Sir, from the very commencement of the revolution up to this hour, there is no sacrifice, however great, she has not cheerfully made; no service she has ever hesitated to perform. She has adhered to you in your prosperity, but in your adversity she has clung to you with more than filial affection. No matter what was the condition of her domestic affairs, though deprived of her resources, divided by parties, or surrounded by difficulties, the call of the country has been to her as the voice of God. Domestic discord ceased at the sound-every man became at once reconciled to his brethren, and the sons

of Carolina were all seen crowding together to the temple, bringing their gifts to the altar of their common country. What, sir, was the conduct of the south during the revolution? Sir, I honour New England for her conduct in that glorious struggle: but great as is the praise which belongs to her, I think at least equal honour is due to the south. They espoused the quarrel of their brethren with generous zeal, which did not suffer them to stop to calculate their interest in the dispute. Favourites of the mother country, possessed of neither ships nor seamen to create commercial rivalship, they might have found in their situation a guaranty that their trade would be for ever fostered and protected by Great Britain. But trampling on all considerations, either of interest or of safety, they rushed into the conflict, and fighting for principle, periled all in the sacred cause of freedom. Never was there exhibited in the history of the world higher examples of noble daring, dreadful suffering, and heroic endurance, than by the whigs of Carolina during that revolution. The whole state, from the mountain to the sea, was overrun by an overwhelming force of the enemy.

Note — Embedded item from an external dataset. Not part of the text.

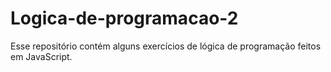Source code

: # Logica-de-programacao-2
Esse repositório contém alguns exercícios de lógica de programação feitos em JavaScript.
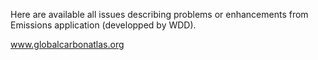 Here are available all issues describing problems or enhancements from Emissions application (developped by WDD).

www.globalcarbonatlas.org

The fruits of industry perished on the spot where they were produced, or were consumed by the foe. The "plains of Carolina" drank up the most precious blood of her citizens-black and smoking ruins marked the places which had been the habitations of her children! Driven from their homes into the gloomy and almost impenetrable swamps, even there the spirit of liberty survived, and South Carolina, sustained by the example of her Sumpters and her Marions, proved by her conduct, that though her soil might be overrun, the spirit of her people was invincible.